Andrew Yang, former Democrat presidential candidate and current New York City mayoral candidate, said that non-citizens should have the right to vote while outlining his vision during a “reforming democracy” press conference this week.
Yang spoke alongside Democrat City Council Member Carlos Menchaca at the event. He outlined his vision to expand voting, which includes lowering the voting age to 16.
“Now how can we continue to invest in our democracy to make it better here in New York City. I think we should enable young people to vote starting at age 16,” he said, adding that young people “don’t feel like their voices are being heard.”
Yang also suggested expanding the right to vote to non-citizens.
“The second thing we should do is expand the franchise to non-citizens, lawful permanent residents,” Yang said, describing New York City as a “city of immigrants.”
And immigrants from the core of so many of our neighborhoods and communities.

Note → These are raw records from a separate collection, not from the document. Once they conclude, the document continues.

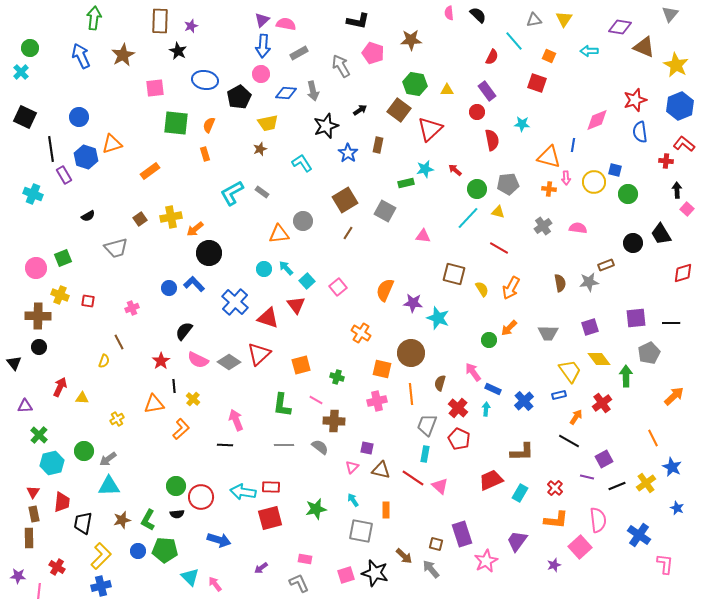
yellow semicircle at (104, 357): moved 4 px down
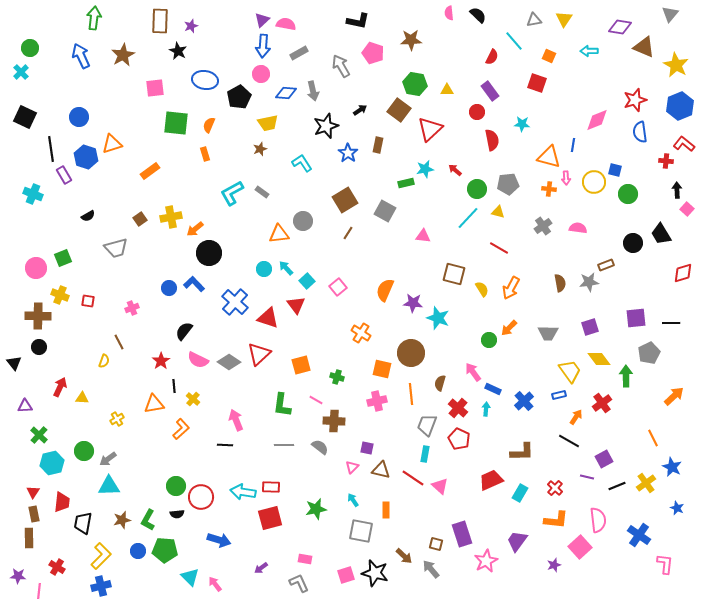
purple rectangle at (487, 91): moved 3 px right
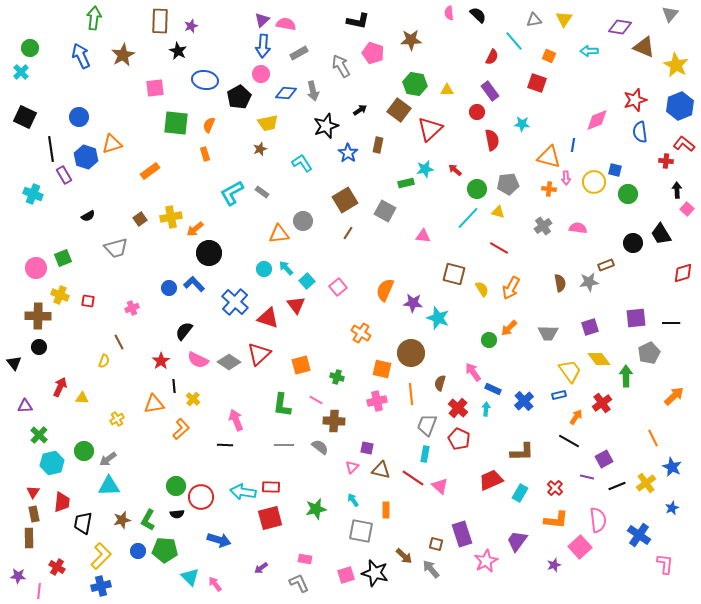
blue star at (677, 508): moved 5 px left; rotated 24 degrees clockwise
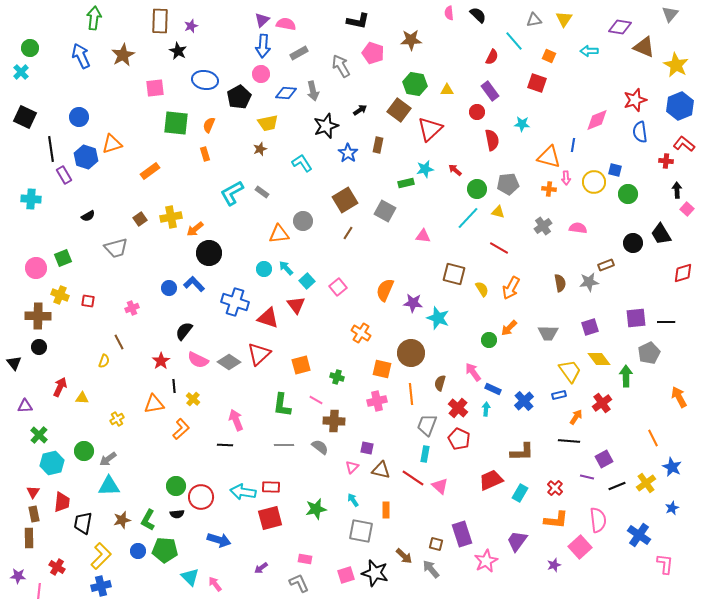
cyan cross at (33, 194): moved 2 px left, 5 px down; rotated 18 degrees counterclockwise
blue cross at (235, 302): rotated 24 degrees counterclockwise
black line at (671, 323): moved 5 px left, 1 px up
orange arrow at (674, 396): moved 5 px right, 1 px down; rotated 75 degrees counterclockwise
black line at (569, 441): rotated 25 degrees counterclockwise
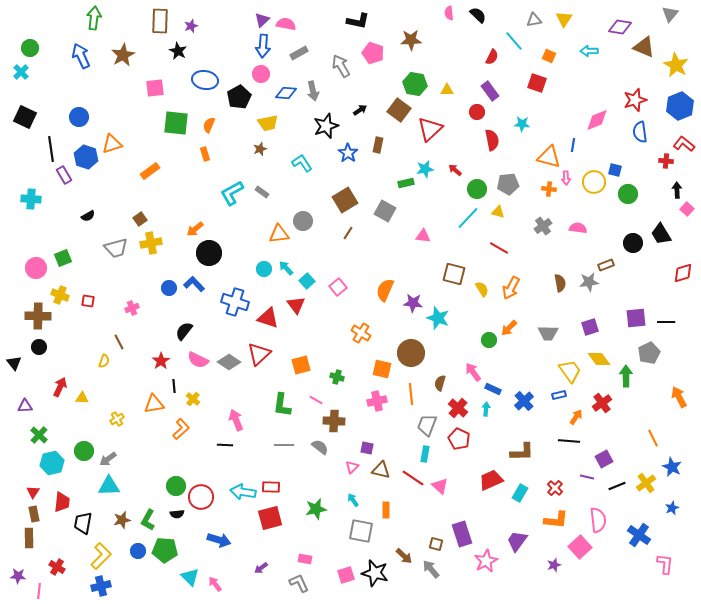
yellow cross at (171, 217): moved 20 px left, 26 px down
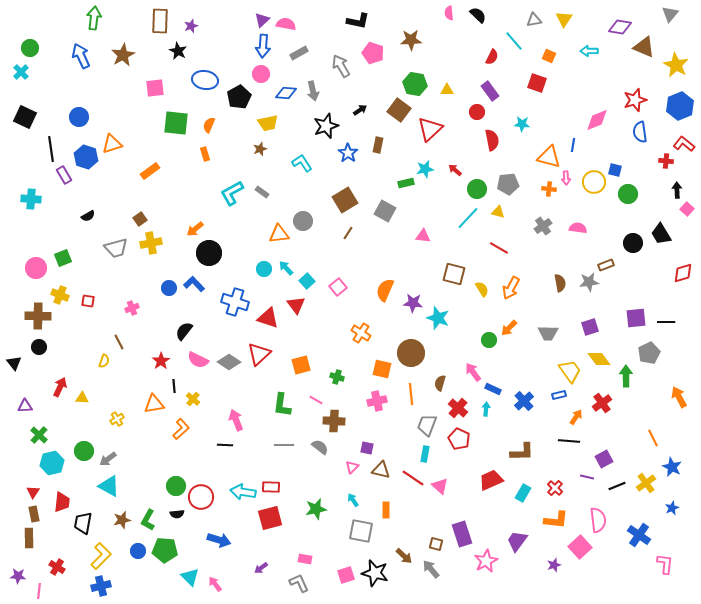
cyan triangle at (109, 486): rotated 30 degrees clockwise
cyan rectangle at (520, 493): moved 3 px right
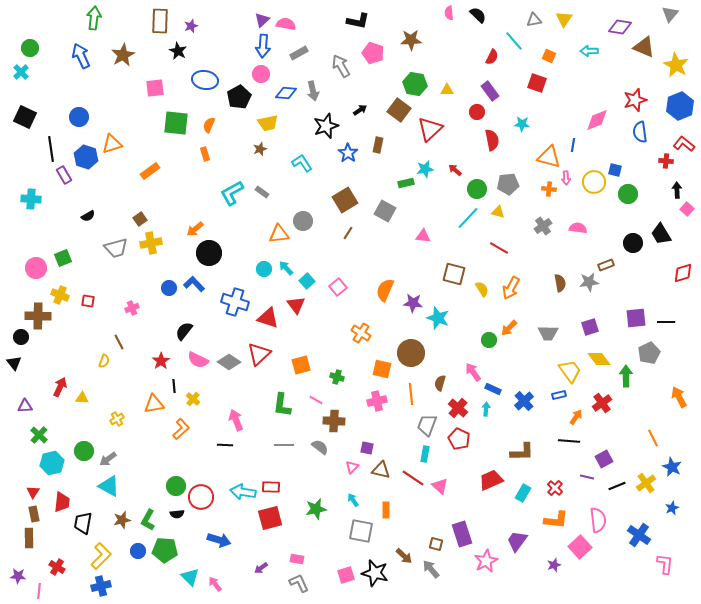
black circle at (39, 347): moved 18 px left, 10 px up
pink rectangle at (305, 559): moved 8 px left
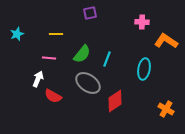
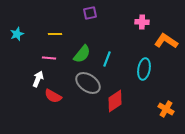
yellow line: moved 1 px left
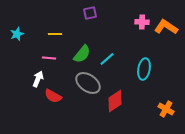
orange L-shape: moved 14 px up
cyan line: rotated 28 degrees clockwise
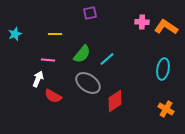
cyan star: moved 2 px left
pink line: moved 1 px left, 2 px down
cyan ellipse: moved 19 px right
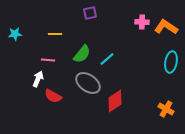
cyan star: rotated 16 degrees clockwise
cyan ellipse: moved 8 px right, 7 px up
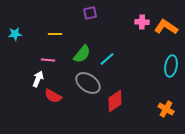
cyan ellipse: moved 4 px down
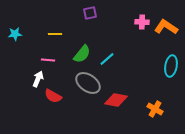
red diamond: moved 1 px right, 1 px up; rotated 45 degrees clockwise
orange cross: moved 11 px left
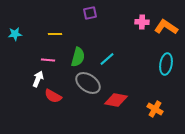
green semicircle: moved 4 px left, 3 px down; rotated 24 degrees counterclockwise
cyan ellipse: moved 5 px left, 2 px up
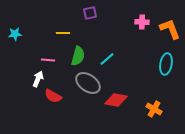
orange L-shape: moved 4 px right, 2 px down; rotated 35 degrees clockwise
yellow line: moved 8 px right, 1 px up
green semicircle: moved 1 px up
orange cross: moved 1 px left
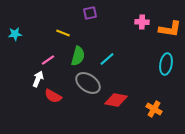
orange L-shape: rotated 120 degrees clockwise
yellow line: rotated 24 degrees clockwise
pink line: rotated 40 degrees counterclockwise
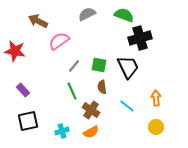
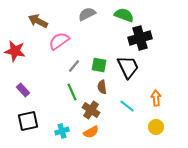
green line: moved 1 px down
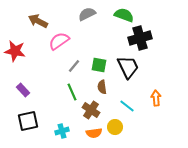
yellow circle: moved 41 px left
orange semicircle: moved 3 px right, 1 px down; rotated 21 degrees clockwise
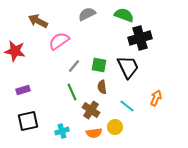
purple rectangle: rotated 64 degrees counterclockwise
orange arrow: rotated 28 degrees clockwise
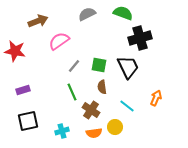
green semicircle: moved 1 px left, 2 px up
brown arrow: rotated 132 degrees clockwise
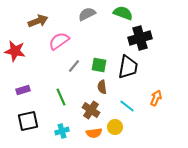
black trapezoid: rotated 35 degrees clockwise
green line: moved 11 px left, 5 px down
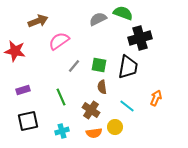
gray semicircle: moved 11 px right, 5 px down
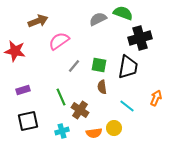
brown cross: moved 11 px left
yellow circle: moved 1 px left, 1 px down
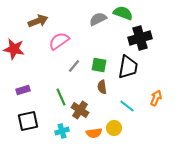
red star: moved 1 px left, 2 px up
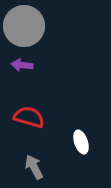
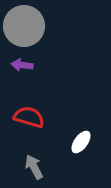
white ellipse: rotated 55 degrees clockwise
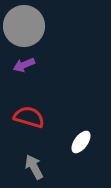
purple arrow: moved 2 px right; rotated 30 degrees counterclockwise
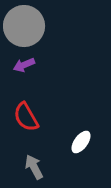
red semicircle: moved 3 px left; rotated 136 degrees counterclockwise
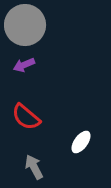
gray circle: moved 1 px right, 1 px up
red semicircle: rotated 20 degrees counterclockwise
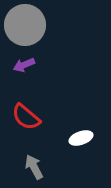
white ellipse: moved 4 px up; rotated 35 degrees clockwise
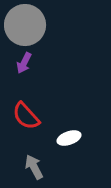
purple arrow: moved 2 px up; rotated 40 degrees counterclockwise
red semicircle: moved 1 px up; rotated 8 degrees clockwise
white ellipse: moved 12 px left
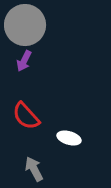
purple arrow: moved 2 px up
white ellipse: rotated 35 degrees clockwise
gray arrow: moved 2 px down
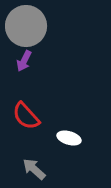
gray circle: moved 1 px right, 1 px down
gray arrow: rotated 20 degrees counterclockwise
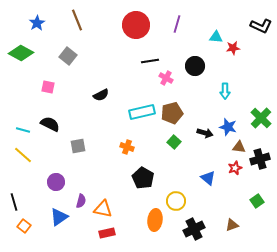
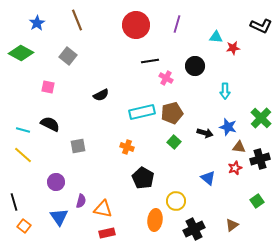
blue triangle at (59, 217): rotated 30 degrees counterclockwise
brown triangle at (232, 225): rotated 16 degrees counterclockwise
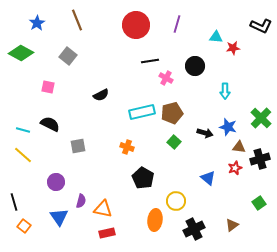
green square at (257, 201): moved 2 px right, 2 px down
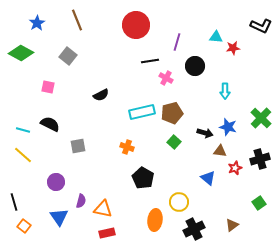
purple line at (177, 24): moved 18 px down
brown triangle at (239, 147): moved 19 px left, 4 px down
yellow circle at (176, 201): moved 3 px right, 1 px down
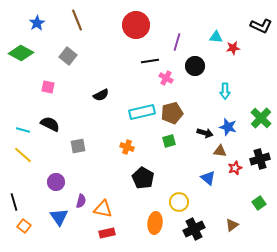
green square at (174, 142): moved 5 px left, 1 px up; rotated 32 degrees clockwise
orange ellipse at (155, 220): moved 3 px down
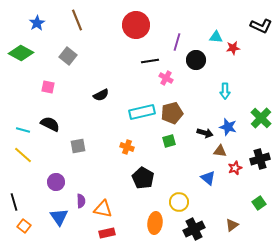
black circle at (195, 66): moved 1 px right, 6 px up
purple semicircle at (81, 201): rotated 16 degrees counterclockwise
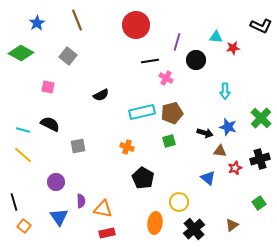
black cross at (194, 229): rotated 15 degrees counterclockwise
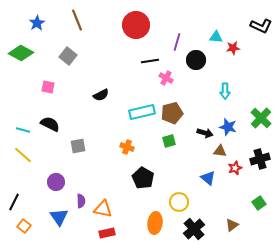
black line at (14, 202): rotated 42 degrees clockwise
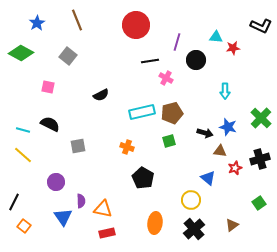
yellow circle at (179, 202): moved 12 px right, 2 px up
blue triangle at (59, 217): moved 4 px right
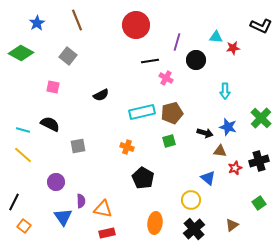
pink square at (48, 87): moved 5 px right
black cross at (260, 159): moved 1 px left, 2 px down
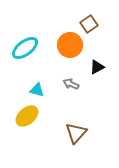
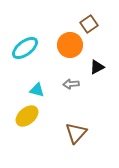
gray arrow: rotated 28 degrees counterclockwise
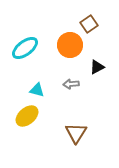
brown triangle: rotated 10 degrees counterclockwise
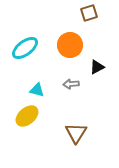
brown square: moved 11 px up; rotated 18 degrees clockwise
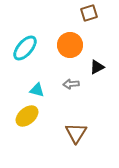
cyan ellipse: rotated 12 degrees counterclockwise
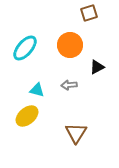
gray arrow: moved 2 px left, 1 px down
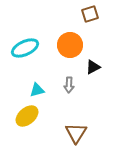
brown square: moved 1 px right, 1 px down
cyan ellipse: rotated 24 degrees clockwise
black triangle: moved 4 px left
gray arrow: rotated 84 degrees counterclockwise
cyan triangle: rotated 28 degrees counterclockwise
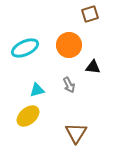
orange circle: moved 1 px left
black triangle: rotated 35 degrees clockwise
gray arrow: rotated 28 degrees counterclockwise
yellow ellipse: moved 1 px right
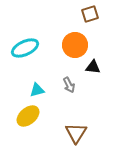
orange circle: moved 6 px right
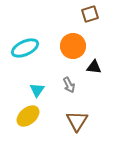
orange circle: moved 2 px left, 1 px down
black triangle: moved 1 px right
cyan triangle: rotated 42 degrees counterclockwise
brown triangle: moved 1 px right, 12 px up
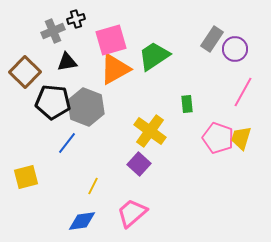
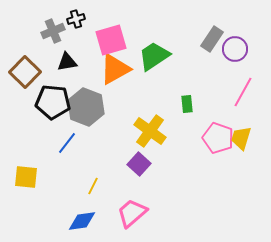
yellow square: rotated 20 degrees clockwise
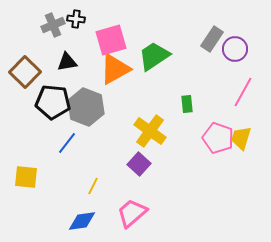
black cross: rotated 24 degrees clockwise
gray cross: moved 6 px up
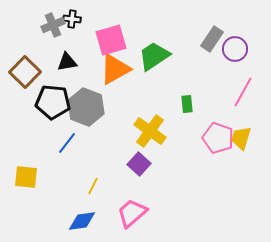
black cross: moved 4 px left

There are approximately 6,220,000 lawful permanent residents, you probably think of them as green card holders, who are responsible for hundreds of millions of dollars in tax revenue. Their kids go to our schools. They supply many of the jobs that we rely upon. They should have a say in the future of their city. too.
“We can enable green card holders, lawful permanent residents, to be able to vote,” Yang said. He also praised Menchaca and City Council member Margaret Chin (D) for putting forward the “Our City, Our Vote” bill that “would enable this to happen.”
“We should enable lawful permanent residents to vote. This is their city, too. So young people, non-citizens, we have to invest in the mechanics of our democracy at a higher level,” he added.
Yang entered the spotlight during the Democrat primary race after making a Universal Basic Income (UBI) central to his campaign. However, at the time, his plan only applied to American citizens.
“It goes to citizens,” Yang said at the time. “So it would not go to undocumented immigrants.”
Yang received criticism from far-left Democrats last week after tweeting support for Israel during Palestinian rocket attacks. Some leftists even called him a “white supremacist.”
“I’m standing with the people of Israel who are coming under bombardment attacks, and condemn the Hamas terrorists,” Yang said at the time. “The people of NYC will always stand with our brothers and sisters in Israel who face down terrorism and persevere.”